Episode 10 was originally posted on August 13, 2018.
01) "Catching Loners With Blank Arms" by Vibracathedral Orchestra.
From the 2001 album Versatile Arab Chord Chart.
England's Vibracathedral Orchestra has been making drones for the world since 1998. "According to John F Szwed's biography of Sun Ra, 'Space is the Place', the original 'Vibra-Cathedral Orchestra' was a 1930s jazz band from Ra's home town of Birmingham, Alabama, which was previously called the Sax-O-Society Orchestra." Pitfork says the "Avant-drone band operates at the nexus of Kraut-damaged rock, turbulent pan-ethnic folk, and Terry Riley/Tony Conrad-inspired minimalism."
02) "Wandering Melodic Road" by The튠 // Music Band The Tune.
From the 2016 album Wandering Melodic Road.
South Korea's The튠 (known in English as "Music Band The Tune") is breathing new life into traditional Korean music. The group's website explains:
Free extension from primitive, traditional, and old
the tune is showcasing an experimental and creative musical reinterpretation of the Korea traditional music traditional percussion and lifted, piano, vocals, percussion configuration. It invites traditional, primitive, and old things to create Korean-style emotions and their breathing to create music in which images can be seen and stories heard. It combines traditional Korean music, jazz, contemporary, and gypsy music to create music with a subtle oriental aura. The Thun is in a strange tightrope, staying inside Korean classical music and playing outside traditional Korean music.
Staying inside Korean traditional music
Playing outside Korean traditional music
03) "Jiu Kuang “The Drinking Song”" by Yao Gongbai.
From the 2003 album The Rough Guide to the Music of China.
We have extolled the virtues of the Rough Guide music series before (Episode 04 and Episode 05 both featured tracks from The Rough Guide To Australian Aboriginal Music). What a great way to find music from all over the world. We recently gave the The Rough Guide to the Music of China a spin here at the Fake Offices and have been smitten by "Jiu Kuang “The Drinking Song”" by Yao Gongbai ever since.
04) "Kogarashi”" by Kikagaku Moyo.
From the 2016 album House In The Tall Grass.

**Recorded information**.
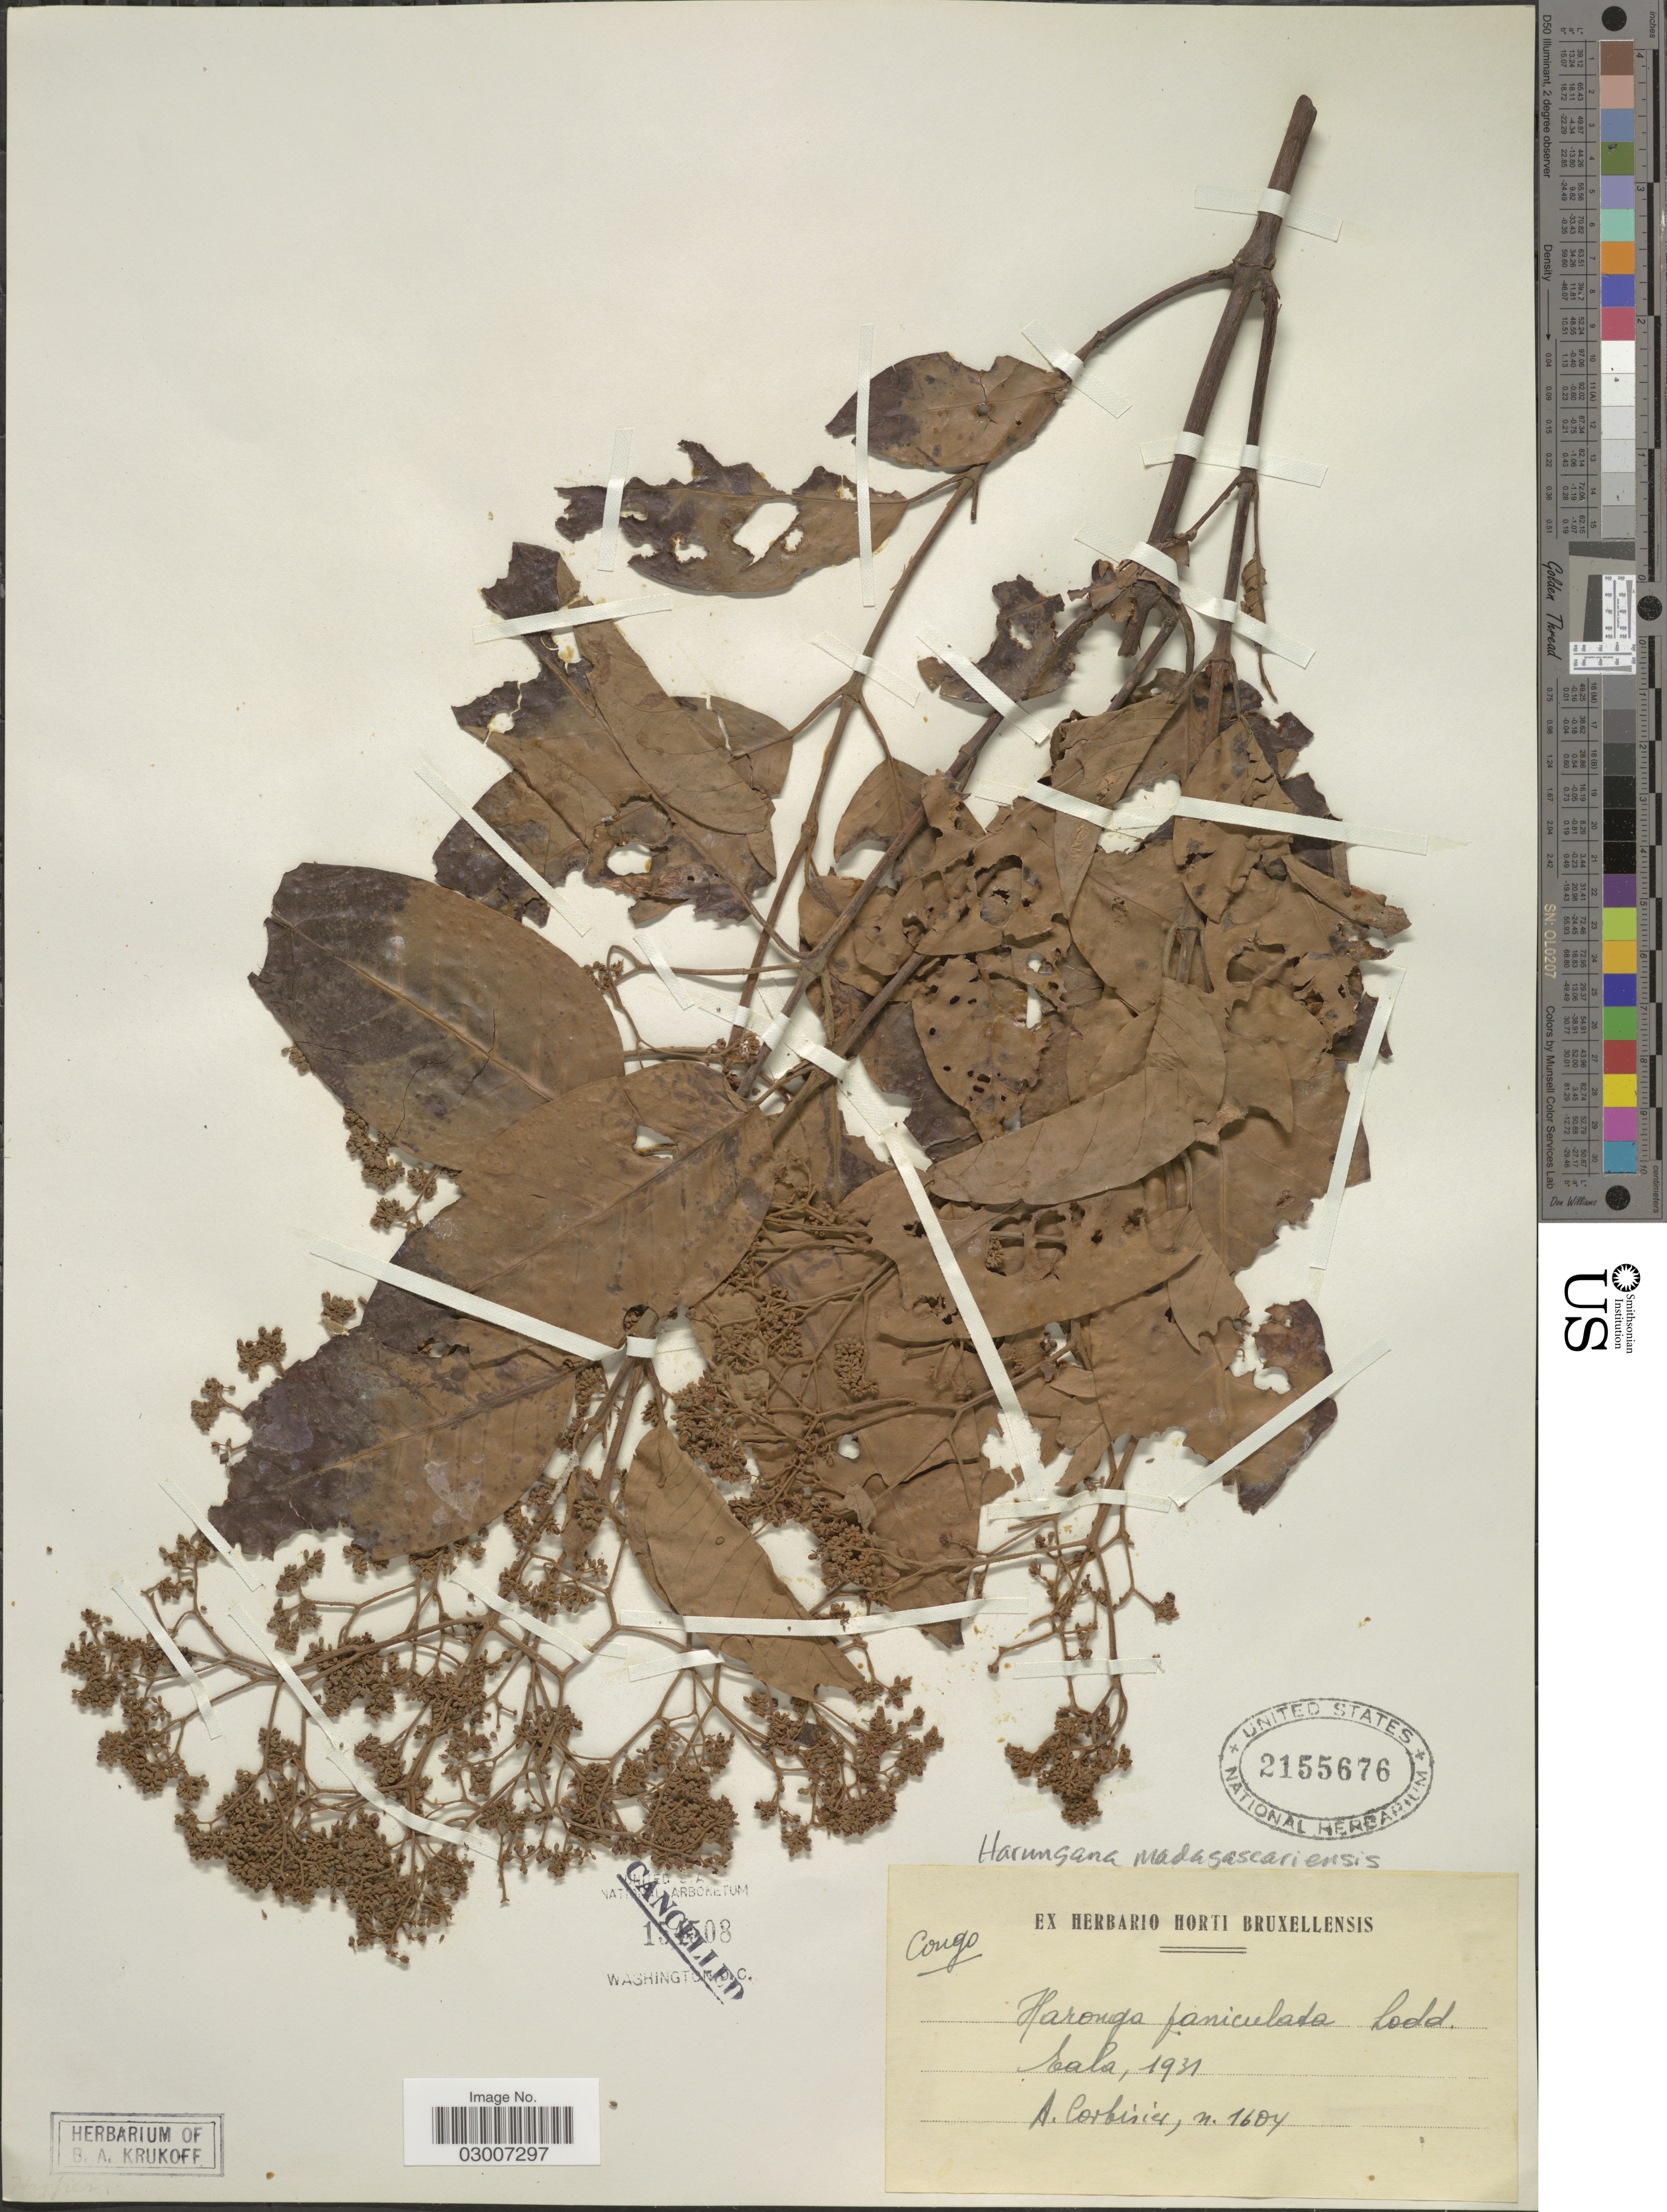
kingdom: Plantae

**Goals**.
1. Answer these questions about the episode 10 playlist:
(a) Since what year has Vibracathedral Orchestra been making drones?
(b) What name is the South Korean group known by in English?
(c) From which album does "Kogarashi" come?
2. How would the episode 10 playlist read, starting with "From the 2003" and going on through "The Tall Grass.", if "smitten" were replaced by "charmed"?

**Answers**.
1.
(a) 1998
(b) Music Band The Tune
(c) House In The Tall Grass (2016)

2.
From the 2003 album The Rough Guide to the Music of China.
We have extolled the virtues of the Rough Guide music series before (Episode 04 and Episode 05 both featured tracks from The Rough Guide To Australian Aboriginal Music). What a great way to find music from all over the world. We recently gave the The Rough Guide to the Music of China a spin here at the Fake Offices and have been charmed by "Jiu Kuang “The Drinking Song”" by Yao Gongbai ever since.
04) "Kogarashi”" by Kikagaku Moyo.
From the 2016 album House In The Tall Grass.